Harnessing and control of optical rogue waves in supercontinuum generation

TL;DR

This paper uses numerical simulations to analyze and control optical rogue waves in supercontinuum generation, demonstrating methods to enhance or suppress their occurrence through input modulation and filtering.

Contribution

It introduces active control techniques for optical rogue waves in supercontinuum generation using nonlinear Schrödinger equation simulations, a novel approach in this context.

Findings

Rogue wave generation can be increased tenfold with input modulation.

Sliding frequency filters can effectively suppress rogue wave formation.

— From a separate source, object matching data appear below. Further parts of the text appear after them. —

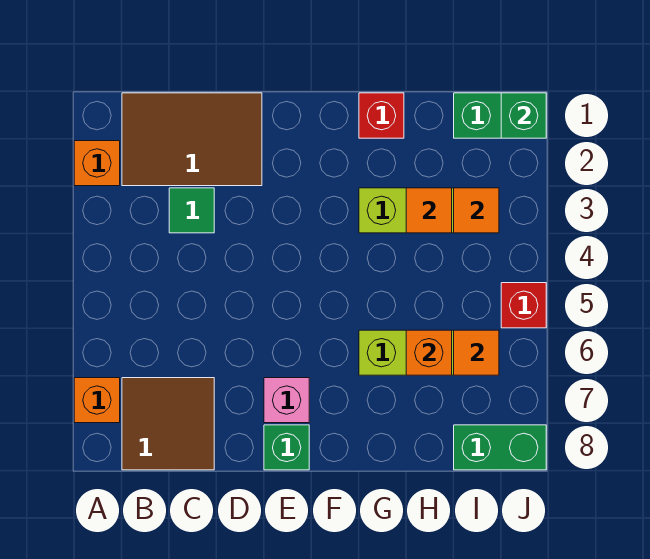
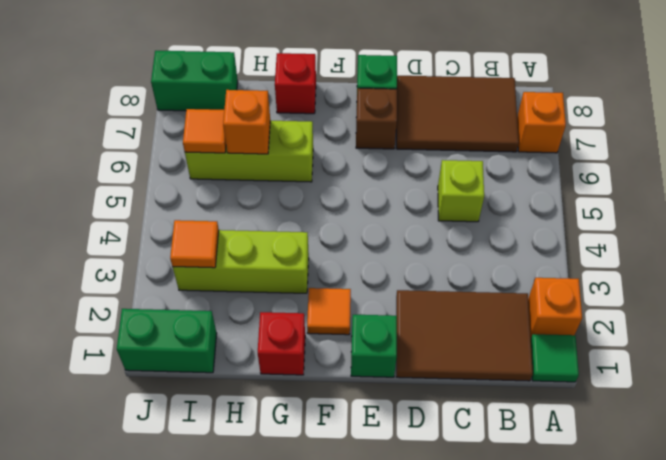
brown tile B7:C8 level 1 -> brown tile B7:D8 level 1
green tile C3 level 1 -> green tile A1 level 1
none -> lime brick C5 level 1
pink brick E7 level 1 -> brown brick E7 level 1
orange tile H3 level 2 -> orange tile F2 level 1
green brick J1 level 2 -> green brick E1 level 1
red brick J5 level 1 -> red brick G8 level 1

Numerical methods enable precise control of extreme pulse events.

Abstract

We present a numerical study of the evolution dynamics of ``optical rogue waves'', statistically-rare extreme red-shifted soliton pulses arising from supercontinuum generation in photonic crystal fiber [D. R. Solli et al. Nature Vol. 450, 1054-1058 (2007)]. Our specific aim is to use nonlinear Schrodinger equation simulations to identify ways in which the rogue wave dynamics can be actively controlled, and we demonstrate that rogue wave generation can be enhanced by an order of magnitude through a small modulation across the input pulse envelope and effectively suppressed through the use of a sliding frequency filter.